* _Information_
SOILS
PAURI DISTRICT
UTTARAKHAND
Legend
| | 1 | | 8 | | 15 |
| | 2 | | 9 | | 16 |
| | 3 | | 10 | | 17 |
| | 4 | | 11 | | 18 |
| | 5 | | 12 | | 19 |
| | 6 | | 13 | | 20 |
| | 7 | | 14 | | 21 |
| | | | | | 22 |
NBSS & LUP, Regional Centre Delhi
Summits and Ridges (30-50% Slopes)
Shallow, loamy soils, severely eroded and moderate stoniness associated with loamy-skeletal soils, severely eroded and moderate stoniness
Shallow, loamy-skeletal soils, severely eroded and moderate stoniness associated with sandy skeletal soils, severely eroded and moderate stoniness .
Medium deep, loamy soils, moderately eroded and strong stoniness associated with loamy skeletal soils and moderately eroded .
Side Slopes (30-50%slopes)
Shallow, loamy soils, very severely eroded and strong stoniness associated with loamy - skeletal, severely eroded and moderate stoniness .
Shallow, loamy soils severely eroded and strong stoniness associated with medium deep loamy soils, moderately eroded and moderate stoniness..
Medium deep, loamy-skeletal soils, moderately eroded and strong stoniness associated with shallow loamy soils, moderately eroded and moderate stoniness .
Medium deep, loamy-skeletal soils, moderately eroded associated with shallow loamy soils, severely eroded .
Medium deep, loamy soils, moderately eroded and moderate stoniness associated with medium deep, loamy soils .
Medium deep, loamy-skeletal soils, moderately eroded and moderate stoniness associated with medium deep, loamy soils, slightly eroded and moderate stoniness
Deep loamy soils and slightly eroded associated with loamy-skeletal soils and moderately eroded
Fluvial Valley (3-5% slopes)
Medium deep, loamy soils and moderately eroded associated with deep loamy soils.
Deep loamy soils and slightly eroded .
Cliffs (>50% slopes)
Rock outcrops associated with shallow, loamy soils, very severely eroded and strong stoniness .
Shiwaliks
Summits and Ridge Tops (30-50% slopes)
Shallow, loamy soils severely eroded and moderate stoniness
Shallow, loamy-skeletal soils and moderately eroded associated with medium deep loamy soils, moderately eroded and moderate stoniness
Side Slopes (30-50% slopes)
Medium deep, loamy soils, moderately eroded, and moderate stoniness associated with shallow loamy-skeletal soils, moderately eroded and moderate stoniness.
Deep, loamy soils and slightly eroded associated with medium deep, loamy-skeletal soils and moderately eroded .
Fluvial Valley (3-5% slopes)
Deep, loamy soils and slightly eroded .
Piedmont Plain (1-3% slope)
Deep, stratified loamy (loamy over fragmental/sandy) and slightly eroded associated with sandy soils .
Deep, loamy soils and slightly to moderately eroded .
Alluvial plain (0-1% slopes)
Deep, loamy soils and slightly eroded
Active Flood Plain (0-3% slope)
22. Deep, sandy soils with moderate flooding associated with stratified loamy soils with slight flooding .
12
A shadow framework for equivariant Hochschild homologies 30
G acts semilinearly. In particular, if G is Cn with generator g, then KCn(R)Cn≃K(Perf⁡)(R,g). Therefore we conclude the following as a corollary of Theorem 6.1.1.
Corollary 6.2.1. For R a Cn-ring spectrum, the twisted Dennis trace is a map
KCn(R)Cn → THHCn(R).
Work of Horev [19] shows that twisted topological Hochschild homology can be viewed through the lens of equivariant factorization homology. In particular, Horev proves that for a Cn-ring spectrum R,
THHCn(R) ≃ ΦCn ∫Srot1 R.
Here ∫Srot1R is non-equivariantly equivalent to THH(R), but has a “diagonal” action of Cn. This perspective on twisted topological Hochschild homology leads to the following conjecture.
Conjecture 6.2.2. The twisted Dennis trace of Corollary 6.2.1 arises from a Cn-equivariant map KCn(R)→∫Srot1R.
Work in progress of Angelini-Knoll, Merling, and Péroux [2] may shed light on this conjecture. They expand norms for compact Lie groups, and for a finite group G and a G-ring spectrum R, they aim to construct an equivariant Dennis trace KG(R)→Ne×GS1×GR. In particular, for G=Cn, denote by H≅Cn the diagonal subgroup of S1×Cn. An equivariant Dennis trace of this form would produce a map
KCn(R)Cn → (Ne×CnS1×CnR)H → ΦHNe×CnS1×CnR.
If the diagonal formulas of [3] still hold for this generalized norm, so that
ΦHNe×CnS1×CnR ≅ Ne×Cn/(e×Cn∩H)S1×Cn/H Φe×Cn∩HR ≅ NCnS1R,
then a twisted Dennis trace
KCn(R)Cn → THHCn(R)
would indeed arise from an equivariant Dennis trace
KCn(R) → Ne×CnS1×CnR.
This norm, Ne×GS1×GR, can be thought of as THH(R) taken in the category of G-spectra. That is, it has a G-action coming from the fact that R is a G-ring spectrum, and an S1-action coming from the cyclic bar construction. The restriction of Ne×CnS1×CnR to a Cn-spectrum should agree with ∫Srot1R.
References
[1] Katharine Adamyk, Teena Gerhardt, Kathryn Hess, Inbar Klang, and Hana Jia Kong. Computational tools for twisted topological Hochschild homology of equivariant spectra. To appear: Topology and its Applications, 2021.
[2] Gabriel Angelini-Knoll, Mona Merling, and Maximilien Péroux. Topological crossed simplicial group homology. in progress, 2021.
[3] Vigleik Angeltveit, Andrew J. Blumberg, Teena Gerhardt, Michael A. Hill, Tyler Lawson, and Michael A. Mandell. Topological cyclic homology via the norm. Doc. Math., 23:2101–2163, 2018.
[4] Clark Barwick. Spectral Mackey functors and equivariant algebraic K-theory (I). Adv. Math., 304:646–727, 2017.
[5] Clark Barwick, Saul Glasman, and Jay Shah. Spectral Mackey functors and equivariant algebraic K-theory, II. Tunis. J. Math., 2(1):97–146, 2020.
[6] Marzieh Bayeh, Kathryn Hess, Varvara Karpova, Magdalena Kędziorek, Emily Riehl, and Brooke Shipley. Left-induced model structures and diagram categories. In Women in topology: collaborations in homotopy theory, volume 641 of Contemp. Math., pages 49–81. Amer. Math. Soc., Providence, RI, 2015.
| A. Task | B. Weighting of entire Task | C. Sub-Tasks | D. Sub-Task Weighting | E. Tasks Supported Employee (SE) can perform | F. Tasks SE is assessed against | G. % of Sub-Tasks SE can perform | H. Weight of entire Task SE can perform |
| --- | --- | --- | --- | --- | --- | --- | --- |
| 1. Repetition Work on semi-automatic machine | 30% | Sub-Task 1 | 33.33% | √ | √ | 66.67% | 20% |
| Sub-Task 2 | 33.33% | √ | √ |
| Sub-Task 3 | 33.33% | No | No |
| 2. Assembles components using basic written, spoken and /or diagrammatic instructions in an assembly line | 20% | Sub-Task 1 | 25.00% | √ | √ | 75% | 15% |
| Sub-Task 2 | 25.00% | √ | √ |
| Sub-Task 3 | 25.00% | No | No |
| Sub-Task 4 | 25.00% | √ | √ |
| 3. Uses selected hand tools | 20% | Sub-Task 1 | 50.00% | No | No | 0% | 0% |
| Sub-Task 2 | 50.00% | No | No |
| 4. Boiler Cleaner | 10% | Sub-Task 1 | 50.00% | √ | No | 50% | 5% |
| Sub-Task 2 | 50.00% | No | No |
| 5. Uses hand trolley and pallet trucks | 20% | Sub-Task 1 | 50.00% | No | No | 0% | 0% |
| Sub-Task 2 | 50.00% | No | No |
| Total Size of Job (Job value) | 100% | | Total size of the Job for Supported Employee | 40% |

* _Work to complete_
Every line from the top of the material through the line containing "skeletal, severely eroded and moderate stoniness ." must be transcribed exactly, and no other line may appear.

* _Answer_
SOILS
PAURI DISTRICT
UTTARAKHAND
Legend
| | 1 | | 8 | | 15 |
| | 2 | | 9 | | 16 |
| | 3 | | 10 | | 17 |
| | 4 | | 11 | | 18 |
| | 5 | | 12 | | 19 |
| | 6 | | 13 | | 20 |
| | 7 | | 14 | | 21 |
| | | | | | 22 |
NBSS & LUP, Regional Centre Delhi
Summits and Ridges (30-50% Slopes)
Shallow, loamy soils, severely eroded and moderate stoniness associated with loamy-skeletal soils, severely eroded and moderate stoniness
Shallow, loamy-skeletal soils, severely eroded and moderate stoniness associated with sandy skeletal soils, severely eroded and moderate stoniness .
Medium deep, loamy soils, moderately eroded and strong stoniness associated with loamy skeletal soils and moderately eroded .
Side Slopes (30-50%slopes)
Shallow, loamy soils, very severely eroded and strong stoniness associated with loamy - skeletal, severely eroded and moderate stoniness .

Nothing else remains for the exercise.